Dubai: In an interview with CNBC, Lebanese Prime Minister Saad Hariri tried to distance his country from recent Hezbollah attacks on Israel.
Tensions spiked between the two countries over the weekend after an exchange of fire between the two countires which started with an Israeli drone strike in the Hezbollah stronghold of Daheya, a suburb of Beirut.
The militant group promised a response and fired rockets a few days later into northern Israel.
“Hezbollah is not a Lebanese problem — only — it is a regional problem,” Hariri said.
Hezbollah is not a Lebanese problem — only — it is a regional problem
“Israel wants to have ... this scenario that Lebanon is responsible, with what Netanyahu says, and if you want to buy it, buy it. But he knows and the international community knows that this is not true.”

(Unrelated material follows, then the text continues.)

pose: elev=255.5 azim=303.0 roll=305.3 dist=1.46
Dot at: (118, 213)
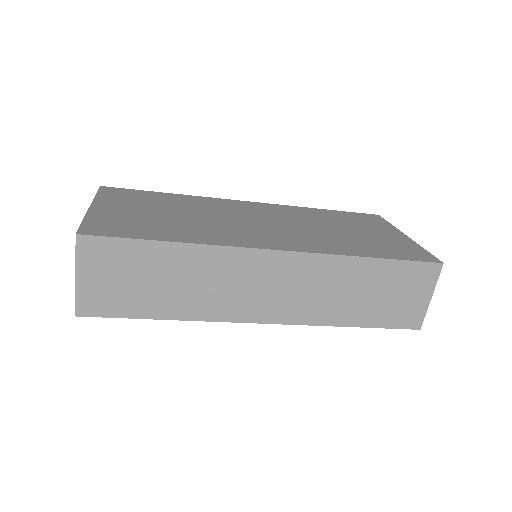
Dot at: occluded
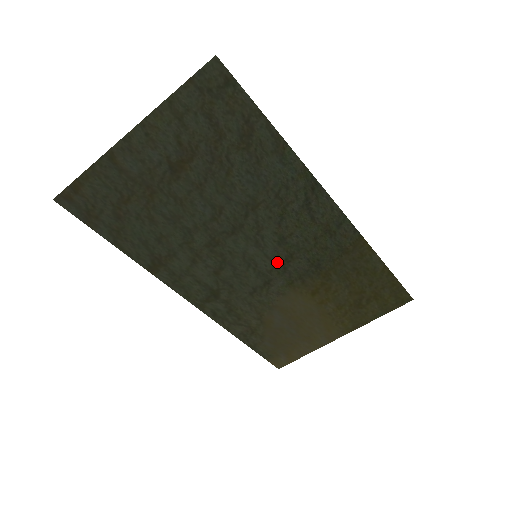
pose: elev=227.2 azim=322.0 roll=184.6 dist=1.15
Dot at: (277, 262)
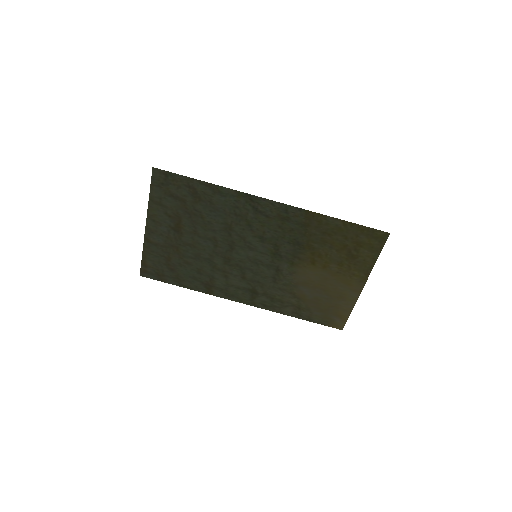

Israeli Prime Minister Benjamin Netanyahu in a speech last week warned Hezbollah — and Lebanon — to “be careful what you say and more careful what you do.”
Hezbollah is a US-desginated terrorist group, but also operates as a political group and has members represented in parliament.
Due to its massive funding by Iran, it is extremely powerful and holds significant way in the country.
However, many Lebanese are angered by Hezbollah’s mafia-like attitude, often making decisions by force without the consent of the government.
In the interview, Hariri admited that he was limited in his ability to rein in Hezbollah.
For years, Hezbollah has defied Lebanon’s neutrality policy by actively fighting in Syria’s civil war to prop up the government of Bashar Al Assad, also an ally of Iran.
Lebanese politicians were helpless to hold the group to account.
“I am a pragmatic person, and I know my limits, and I know the limits of this region. If people were serious about this issue, they would have done things 10, 15, 20, 30 years” ago, Hariri told CNBC.
His main focus, he said, is strengthening Lebanon’s institutions such as its central bank and its security forces.